- _Description of the task_: Beneath this instruction is a block of data; output from it exactly the lines that run from the one containing "63: (90, 62)" through the one containing "88: (128, 42)", inclusive.

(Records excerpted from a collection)
____
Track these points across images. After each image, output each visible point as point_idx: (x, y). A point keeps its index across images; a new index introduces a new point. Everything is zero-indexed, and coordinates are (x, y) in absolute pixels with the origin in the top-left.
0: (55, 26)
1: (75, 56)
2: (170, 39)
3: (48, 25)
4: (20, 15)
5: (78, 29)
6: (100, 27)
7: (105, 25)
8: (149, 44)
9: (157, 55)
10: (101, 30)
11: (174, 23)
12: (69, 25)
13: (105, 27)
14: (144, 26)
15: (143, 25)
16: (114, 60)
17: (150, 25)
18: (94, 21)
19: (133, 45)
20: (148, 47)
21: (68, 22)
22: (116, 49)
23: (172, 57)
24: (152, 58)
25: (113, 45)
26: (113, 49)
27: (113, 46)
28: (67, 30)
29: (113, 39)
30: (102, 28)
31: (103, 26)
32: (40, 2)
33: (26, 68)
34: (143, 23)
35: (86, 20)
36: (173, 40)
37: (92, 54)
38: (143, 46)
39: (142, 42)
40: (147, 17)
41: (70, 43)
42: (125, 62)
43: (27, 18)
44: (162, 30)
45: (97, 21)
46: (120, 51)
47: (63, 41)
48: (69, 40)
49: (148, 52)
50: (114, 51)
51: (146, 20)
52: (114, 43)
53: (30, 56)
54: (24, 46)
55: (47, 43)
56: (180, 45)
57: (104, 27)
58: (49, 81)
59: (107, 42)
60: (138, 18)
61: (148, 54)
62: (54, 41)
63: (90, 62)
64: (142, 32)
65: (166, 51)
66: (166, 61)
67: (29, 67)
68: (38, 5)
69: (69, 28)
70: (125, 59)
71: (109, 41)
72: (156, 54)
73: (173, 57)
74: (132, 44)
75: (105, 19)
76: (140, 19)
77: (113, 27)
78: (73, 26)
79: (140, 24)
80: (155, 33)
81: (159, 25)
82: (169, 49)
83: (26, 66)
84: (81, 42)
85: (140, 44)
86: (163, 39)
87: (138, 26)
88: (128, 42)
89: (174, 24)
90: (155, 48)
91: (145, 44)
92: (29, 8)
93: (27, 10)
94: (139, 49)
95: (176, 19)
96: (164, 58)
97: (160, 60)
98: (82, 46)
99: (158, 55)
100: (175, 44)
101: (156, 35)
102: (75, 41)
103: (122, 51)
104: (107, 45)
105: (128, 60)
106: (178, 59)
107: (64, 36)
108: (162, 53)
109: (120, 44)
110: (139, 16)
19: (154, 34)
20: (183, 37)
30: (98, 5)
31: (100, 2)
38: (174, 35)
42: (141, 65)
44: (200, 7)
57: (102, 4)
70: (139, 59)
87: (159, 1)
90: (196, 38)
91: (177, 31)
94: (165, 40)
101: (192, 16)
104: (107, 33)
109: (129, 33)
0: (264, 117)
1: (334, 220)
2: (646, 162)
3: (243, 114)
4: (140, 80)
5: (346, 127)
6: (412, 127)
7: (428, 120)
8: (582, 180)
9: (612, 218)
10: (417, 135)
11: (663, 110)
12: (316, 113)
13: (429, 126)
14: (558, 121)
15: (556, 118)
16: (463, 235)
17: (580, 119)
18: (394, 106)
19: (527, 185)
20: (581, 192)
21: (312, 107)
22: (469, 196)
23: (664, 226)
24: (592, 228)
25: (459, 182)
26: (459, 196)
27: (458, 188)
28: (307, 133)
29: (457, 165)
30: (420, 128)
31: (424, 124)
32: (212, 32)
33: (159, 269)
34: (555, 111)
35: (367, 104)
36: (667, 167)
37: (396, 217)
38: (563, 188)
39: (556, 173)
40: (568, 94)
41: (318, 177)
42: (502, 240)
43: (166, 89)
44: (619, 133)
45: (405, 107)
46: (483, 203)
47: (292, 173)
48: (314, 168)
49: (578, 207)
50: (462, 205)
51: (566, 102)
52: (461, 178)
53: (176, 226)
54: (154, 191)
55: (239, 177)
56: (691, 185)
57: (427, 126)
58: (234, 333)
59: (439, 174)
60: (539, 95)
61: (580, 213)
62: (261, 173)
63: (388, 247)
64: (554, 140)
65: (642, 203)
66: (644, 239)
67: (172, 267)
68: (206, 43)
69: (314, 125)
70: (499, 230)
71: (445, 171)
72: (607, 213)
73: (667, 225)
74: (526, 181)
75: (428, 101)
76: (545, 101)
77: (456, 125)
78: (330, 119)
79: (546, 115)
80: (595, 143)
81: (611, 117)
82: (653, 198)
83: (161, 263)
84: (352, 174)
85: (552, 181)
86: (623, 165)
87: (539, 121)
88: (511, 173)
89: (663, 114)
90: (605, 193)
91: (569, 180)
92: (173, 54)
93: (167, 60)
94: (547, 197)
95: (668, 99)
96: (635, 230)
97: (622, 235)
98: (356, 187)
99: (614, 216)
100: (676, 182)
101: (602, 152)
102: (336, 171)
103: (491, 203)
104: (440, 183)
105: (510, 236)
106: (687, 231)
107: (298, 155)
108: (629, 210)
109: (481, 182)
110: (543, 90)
____
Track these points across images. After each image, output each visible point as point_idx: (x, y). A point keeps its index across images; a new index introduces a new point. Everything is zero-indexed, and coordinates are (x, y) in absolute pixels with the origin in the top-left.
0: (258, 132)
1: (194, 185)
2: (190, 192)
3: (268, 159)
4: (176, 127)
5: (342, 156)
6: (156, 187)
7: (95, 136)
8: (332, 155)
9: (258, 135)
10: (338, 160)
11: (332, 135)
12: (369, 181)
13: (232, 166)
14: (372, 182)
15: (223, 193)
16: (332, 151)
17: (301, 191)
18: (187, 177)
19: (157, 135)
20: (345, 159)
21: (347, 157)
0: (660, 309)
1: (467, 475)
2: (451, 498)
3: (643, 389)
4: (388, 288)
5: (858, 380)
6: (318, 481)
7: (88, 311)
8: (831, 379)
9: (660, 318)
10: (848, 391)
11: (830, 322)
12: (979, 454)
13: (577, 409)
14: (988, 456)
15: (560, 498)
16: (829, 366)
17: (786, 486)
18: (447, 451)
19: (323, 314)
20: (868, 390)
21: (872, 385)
____
- _Solution for this exercise_:
63: (90, 62)
64: (142, 32)
65: (166, 51)
66: (166, 61)
67: (29, 67)
68: (38, 5)
69: (69, 28)
70: (125, 59)
71: (109, 41)
72: (156, 54)
73: (173, 57)
74: (132, 44)
75: (105, 19)
76: (140, 19)
77: (113, 27)
78: (73, 26)
79: (140, 24)
80: (155, 33)
81: (159, 25)
82: (169, 49)
83: (26, 66)
84: (81, 42)
85: (140, 44)
86: (163, 39)
87: (138, 26)
88: (128, 42)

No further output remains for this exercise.